# [What you need to do]
Give the lines below again, exactly as they stand, and leave out the images.

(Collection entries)
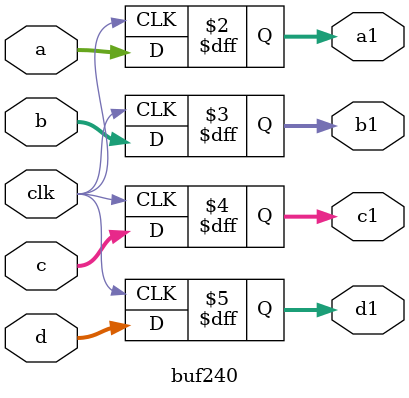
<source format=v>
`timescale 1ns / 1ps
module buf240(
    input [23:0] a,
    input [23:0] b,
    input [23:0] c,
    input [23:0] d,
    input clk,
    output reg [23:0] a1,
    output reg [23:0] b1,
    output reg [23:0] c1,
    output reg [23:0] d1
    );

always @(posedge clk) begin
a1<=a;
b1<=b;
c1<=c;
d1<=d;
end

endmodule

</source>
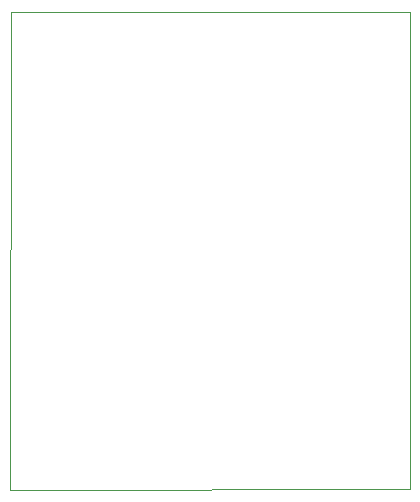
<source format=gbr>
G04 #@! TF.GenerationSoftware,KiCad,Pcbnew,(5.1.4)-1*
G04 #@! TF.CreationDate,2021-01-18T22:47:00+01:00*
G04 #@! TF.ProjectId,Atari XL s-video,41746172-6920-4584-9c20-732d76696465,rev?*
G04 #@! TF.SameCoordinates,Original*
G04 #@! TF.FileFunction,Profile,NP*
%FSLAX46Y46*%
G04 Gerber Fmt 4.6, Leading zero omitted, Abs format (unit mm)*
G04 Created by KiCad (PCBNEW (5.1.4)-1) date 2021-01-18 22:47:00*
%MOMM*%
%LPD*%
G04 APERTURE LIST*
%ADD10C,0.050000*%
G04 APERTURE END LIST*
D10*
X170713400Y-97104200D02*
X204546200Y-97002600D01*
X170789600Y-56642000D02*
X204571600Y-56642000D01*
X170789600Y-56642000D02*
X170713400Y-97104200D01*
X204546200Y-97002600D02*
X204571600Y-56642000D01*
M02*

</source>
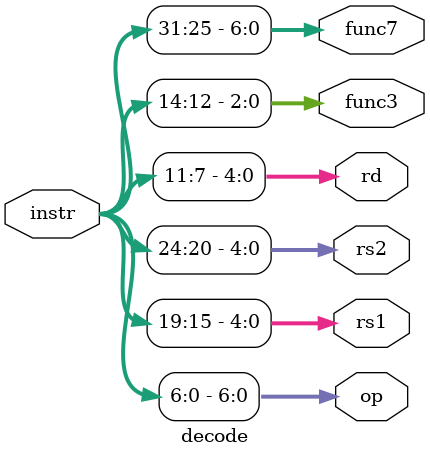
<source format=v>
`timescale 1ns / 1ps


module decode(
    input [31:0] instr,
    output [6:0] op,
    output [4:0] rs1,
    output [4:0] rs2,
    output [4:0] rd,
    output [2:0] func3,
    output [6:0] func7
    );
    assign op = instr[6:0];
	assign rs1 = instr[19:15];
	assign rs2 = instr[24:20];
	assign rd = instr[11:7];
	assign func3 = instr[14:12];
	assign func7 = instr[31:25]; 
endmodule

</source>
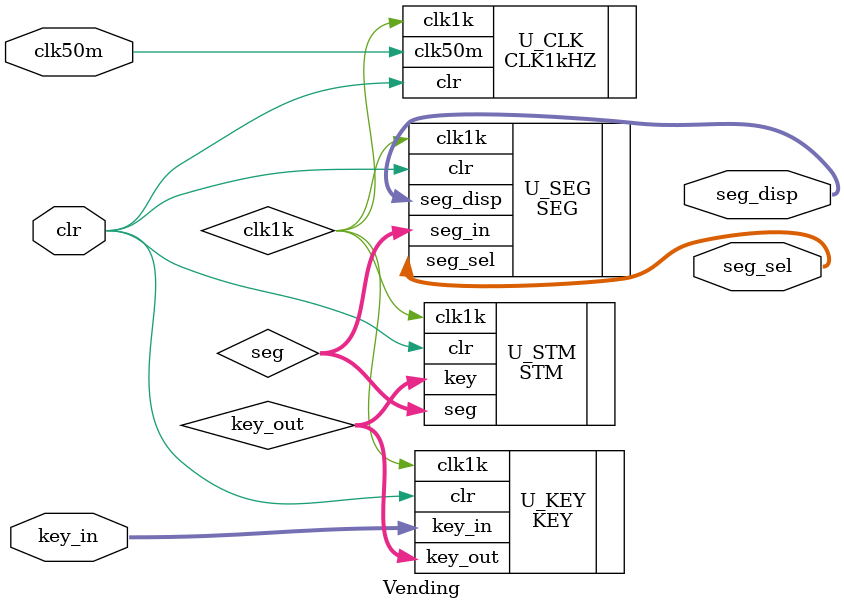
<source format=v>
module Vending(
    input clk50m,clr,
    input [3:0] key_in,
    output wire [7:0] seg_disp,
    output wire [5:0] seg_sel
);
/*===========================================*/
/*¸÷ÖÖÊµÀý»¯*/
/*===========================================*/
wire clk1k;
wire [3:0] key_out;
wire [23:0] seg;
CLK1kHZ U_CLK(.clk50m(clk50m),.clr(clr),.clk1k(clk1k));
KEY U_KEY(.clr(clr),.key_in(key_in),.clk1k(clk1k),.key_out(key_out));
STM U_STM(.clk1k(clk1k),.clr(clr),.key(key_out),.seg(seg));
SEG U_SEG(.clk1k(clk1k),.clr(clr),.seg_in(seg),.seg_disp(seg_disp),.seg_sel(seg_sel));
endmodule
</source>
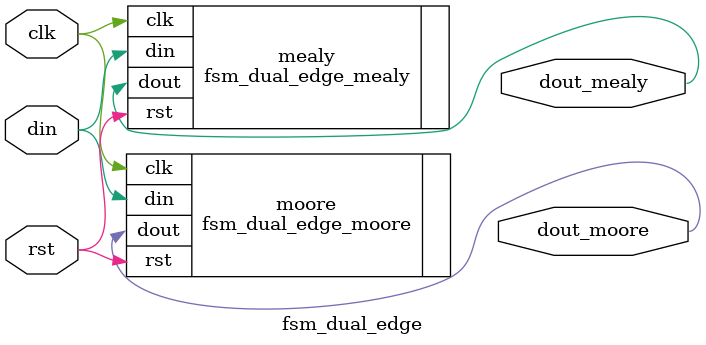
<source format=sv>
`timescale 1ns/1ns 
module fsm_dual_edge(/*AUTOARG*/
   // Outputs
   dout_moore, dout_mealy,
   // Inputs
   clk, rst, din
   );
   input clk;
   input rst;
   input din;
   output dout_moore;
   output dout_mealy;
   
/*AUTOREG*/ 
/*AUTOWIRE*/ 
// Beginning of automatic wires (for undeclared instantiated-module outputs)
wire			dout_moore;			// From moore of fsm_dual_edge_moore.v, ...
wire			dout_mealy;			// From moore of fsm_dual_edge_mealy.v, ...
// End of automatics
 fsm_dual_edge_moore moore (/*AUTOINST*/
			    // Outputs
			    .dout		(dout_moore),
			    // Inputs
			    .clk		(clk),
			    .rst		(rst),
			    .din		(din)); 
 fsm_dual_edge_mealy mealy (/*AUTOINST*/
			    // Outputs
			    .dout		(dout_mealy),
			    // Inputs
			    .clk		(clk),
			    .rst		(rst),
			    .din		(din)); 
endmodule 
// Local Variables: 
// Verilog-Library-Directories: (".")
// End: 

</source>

# [Finished exercise]
<source format=v>
`timescale 1ns / 1ps
module buf240(
    input [23:0] a,
    input [23:0] b,
    input [23:0] c,
    input [23:0] d,
    input clk,
    output reg [23:0] a1,
    output reg [23:0] b1,
    output reg [23:0] c1,
    output reg [23:0] d1
    );

always @(posedge clk) begin
a1<=a;
b1<=b;
c1<=c;
d1<=d;
end

endmodule

</source>
<source format=gbr>
G04 #@! TF.GenerationSoftware,KiCad,Pcbnew,(5.1.4)-1*
G04 #@! TF.CreationDate,2021-01-18T22:47:00+01:00*
G04 #@! TF.ProjectId,Atari XL s-video,41746172-6920-4584-9c20-732d76696465,rev?*
G04 #@! TF.SameCoordinates,Original*
G04 #@! TF.FileFunction,Profile,NP*
%FSLAX46Y46*%
G04 Gerber Fmt 4.6, Leading zero omitted, Abs format (unit mm)*
G04 Created by KiCad (PCBNEW (5.1.4)-1) date 2021-01-18 22:47:00*
%MOMM*%
%LPD*%
G04 APERTURE LIST*
%ADD10C,0.050000*%
G04 APERTURE END LIST*
D10*
X170713400Y-97104200D02*
X204546200Y-97002600D01*
X170789600Y-56642000D02*
X204571600Y-56642000D01*
X170789600Y-56642000D02*
X170713400Y-97104200D01*
X204546200Y-97002600D02*
X204571600Y-56642000D01*
M02*

</source>
<source format=v>
`timescale 1ns / 1ps


module decode(
    input [31:0] instr,
    output [6:0] op,
    output [4:0] rs1,
    output [4:0] rs2,
    output [4:0] rd,
    output [2:0] func3,
    output [6:0] func7
    );
    assign op = instr[6:0];
	assign rs1 = instr[19:15];
	assign rs2 = instr[24:20];
	assign rd = instr[11:7];
	assign func3 = instr[14:12];
	assign func7 = instr[31:25]; 
endmodule

</source>
<source format=v>
module Vending(
    input clk50m,clr,
    input [3:0] key_in,
    output wire [7:0] seg_disp,
    output wire [5:0] seg_sel
);
/*===========================================*/
/*¸÷ÖÖÊµÀý»¯*/
/*===========================================*/
wire clk1k;
wire [3:0] key_out;
wire [23:0] seg;
CLK1kHZ U_CLK(.clk50m(clk50m),.clr(clr),.clk1k(clk1k));
KEY U_KEY(.clr(clr),.key_in(key_in),.clk1k(clk1k),.key_out(key_out));
STM U_STM(.clk1k(clk1k),.clr(clr),.key(key_out),.seg(seg));
SEG U_SEG(.clk1k(clk1k),.clr(clr),.seg_in(seg),.seg_disp(seg_disp),.seg_sel(seg_sel));
endmodule
</source>
<source format=sv>
`timescale 1ns/1ns 
module fsm_dual_edge(/*AUTOARG*/
   // Outputs
   dout_moore, dout_mealy,
   // Inputs
   clk, rst, din
   );
   input clk;
   input rst;
   input din;
   output dout_moore;
   output dout_mealy;
   
/*AUTOREG*/ 
/*AUTOWIRE*/ 
// Beginning of automatic wires (for undeclared instantiated-module outputs)
wire			dout_moore;			// From moore of fsm_dual_edge_moore.v, ...
wire			dout_mealy;			// From moore of fsm_dual_edge_mealy.v, ...
// End of automatics
 fsm_dual_edge_moore moore (/*AUTOINST*/
			    // Outputs
			    .dout		(dout_moore),
			    // Inputs
			    .clk		(clk),
			    .rst		(rst),
			    .din		(din)); 
 fsm_dual_edge_mealy mealy (/*AUTOINST*/
			    // Outputs
			    .dout		(dout_mealy),
			    // Inputs
			    .clk		(clk),
			    .rst		(rst),
			    .din		(din)); 
endmodule 
// Local Variables: 
// Verilog-Library-Directories: (".")
// End: 

</source>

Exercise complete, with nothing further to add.